A Great Aid in Veterinary Care: Dental X-Rays

A Great Aid in Veterinary Care:
Dental X-Rays

By Dr. Ed Mapes
Stonebridge Animal Hospital
McKinney, Tx

Statistics show that by the tender age of two years, 80% of dogs and 70% of cats already have some forms of dental disease. These early problems progress steadily to far more serious stages, resulting in chronic pain, loss of appetite, change in personality, and spread of bacterial infection to organs throughout the body. Our job as veterinarians is to encourage procedures to ensure good dental health to our patients and to detect problems early before more serious damage occurs.

Tartar is the substance that clings to tooth surfaces after meals. Tartar is composed of food particles, saliva, cellular debris, and bacteria. With time, the tartar mineralizes and becomes a hard matter – called plaque – firmly adhered to the tooth surface and even brushing can’t remove this material. The bacteria in plaque causes gum infection that eventually erodes the tooth root/gum interface. This process, known as periodontitis, causes abscessation and great pain for the pet.

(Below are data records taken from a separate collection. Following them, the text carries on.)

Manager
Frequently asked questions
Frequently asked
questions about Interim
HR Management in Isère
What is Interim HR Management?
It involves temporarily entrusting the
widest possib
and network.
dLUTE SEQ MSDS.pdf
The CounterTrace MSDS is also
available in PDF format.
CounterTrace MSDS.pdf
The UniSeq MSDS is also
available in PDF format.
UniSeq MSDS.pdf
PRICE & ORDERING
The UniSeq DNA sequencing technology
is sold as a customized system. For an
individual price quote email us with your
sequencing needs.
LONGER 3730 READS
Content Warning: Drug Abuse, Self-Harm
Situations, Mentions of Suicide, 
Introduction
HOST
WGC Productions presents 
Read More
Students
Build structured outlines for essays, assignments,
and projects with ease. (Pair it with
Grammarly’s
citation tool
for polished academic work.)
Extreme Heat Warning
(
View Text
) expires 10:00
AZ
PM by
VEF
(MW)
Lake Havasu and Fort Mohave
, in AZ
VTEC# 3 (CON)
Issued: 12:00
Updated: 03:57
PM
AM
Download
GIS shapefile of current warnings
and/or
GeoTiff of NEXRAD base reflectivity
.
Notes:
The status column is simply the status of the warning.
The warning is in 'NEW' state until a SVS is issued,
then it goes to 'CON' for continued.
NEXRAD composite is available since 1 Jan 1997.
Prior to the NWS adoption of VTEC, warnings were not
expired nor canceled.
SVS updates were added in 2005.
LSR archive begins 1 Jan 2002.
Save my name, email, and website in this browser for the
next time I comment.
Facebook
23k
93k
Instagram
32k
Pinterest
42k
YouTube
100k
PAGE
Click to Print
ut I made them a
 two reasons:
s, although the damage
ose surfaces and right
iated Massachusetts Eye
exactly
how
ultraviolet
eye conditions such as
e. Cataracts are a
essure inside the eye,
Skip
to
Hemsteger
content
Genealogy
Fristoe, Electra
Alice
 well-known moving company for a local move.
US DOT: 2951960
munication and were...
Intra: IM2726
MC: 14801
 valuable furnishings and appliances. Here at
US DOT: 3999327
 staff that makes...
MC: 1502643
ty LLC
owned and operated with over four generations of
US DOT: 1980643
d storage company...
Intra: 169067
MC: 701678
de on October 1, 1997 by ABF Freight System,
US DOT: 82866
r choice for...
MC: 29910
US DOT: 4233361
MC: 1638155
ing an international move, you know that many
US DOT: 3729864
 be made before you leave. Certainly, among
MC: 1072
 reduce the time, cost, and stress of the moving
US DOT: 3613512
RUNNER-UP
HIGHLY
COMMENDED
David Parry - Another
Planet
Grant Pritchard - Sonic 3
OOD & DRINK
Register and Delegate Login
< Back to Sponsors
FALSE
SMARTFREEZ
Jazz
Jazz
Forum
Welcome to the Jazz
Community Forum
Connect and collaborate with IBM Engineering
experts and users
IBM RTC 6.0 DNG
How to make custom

Signs of tooth and gum disease include:

  • Dark brown deposits that cover the teeth
  • Bad breath known as halitosis
  • Bleeding
  • Pain while chewing
  • Loss of appetite
  • Weight loss
  • Lethargy
  • Personality changes relating to pain and poor nutritional intake
  • Disease related to bacterial spread to other organs such as the lungs, heart, and kidneys

An important component of veterinary medicine is dental X-rays. We’re all familiar with the benefits of oral radiographs at our dentist’s offices; we now offer pets the same level of improved care. The benefits of veterinary dental X-rays include:

  • Detection of deep problems not yet visible at the gum or tooth surfaces
  • Information that guides the best form of treatment
  • Monitoring affected teeth with follow-up radiographs to ensure dental health
Figure 1:  Dental radiograph of a tooth

Figure 1: Dental radiograph of a tooth

Figure 1 illustrates the dental radiograph of a tooth that appears perfectly normal on the outside. Notice the dark area surrounding one of the roots; this is an abscess that is eroding the gum and tooth root, and causes the animal severe pain. Could you blame this dog for spitting his food out and acting aggressive?

The typical dental cleaning involves full mouth radiographs to identify unseen dental disease, removing all plaque from the teeth and then polishing the enamel surfaces to be very smooth. Fluoride is applied to help prevent future tooth decay.

At that time we can address any teeth found to have problems. Steps taken can include tooth extractions or root canal procedures if the tooth can be preserved. Broken teeth are sometimes removed, we can perform a bonded sealant to prevent bacterial invasion of the pulp cavity, or a root canal can be performed if necessary. These options are discussed with the pet owner before proceeding. More complex procedures are often scheduled for another day. After the teeth are cleaned and problems addressed, preventative measures should be taken at home to keep the teeth and gums clean and free of buildup and infection.

Tooth brushing, dental chews, prescription diets, and oral rinses are the best preventative measures, and starting early leads to the best chances of success. Tooth brushing can be a challenge with some pets, but chewies and oral rinses are easy to administer because the animals don’t realize they’re being treated.

Dental radiography should be done with every dental cleaning/polishing procedure; we even offer to take them with other anesthetic procedures unrelated to oral health. It allows us to find diseased teeth sooner and provide better dental care, which in a number of ways helps our pets stay healthier and happier.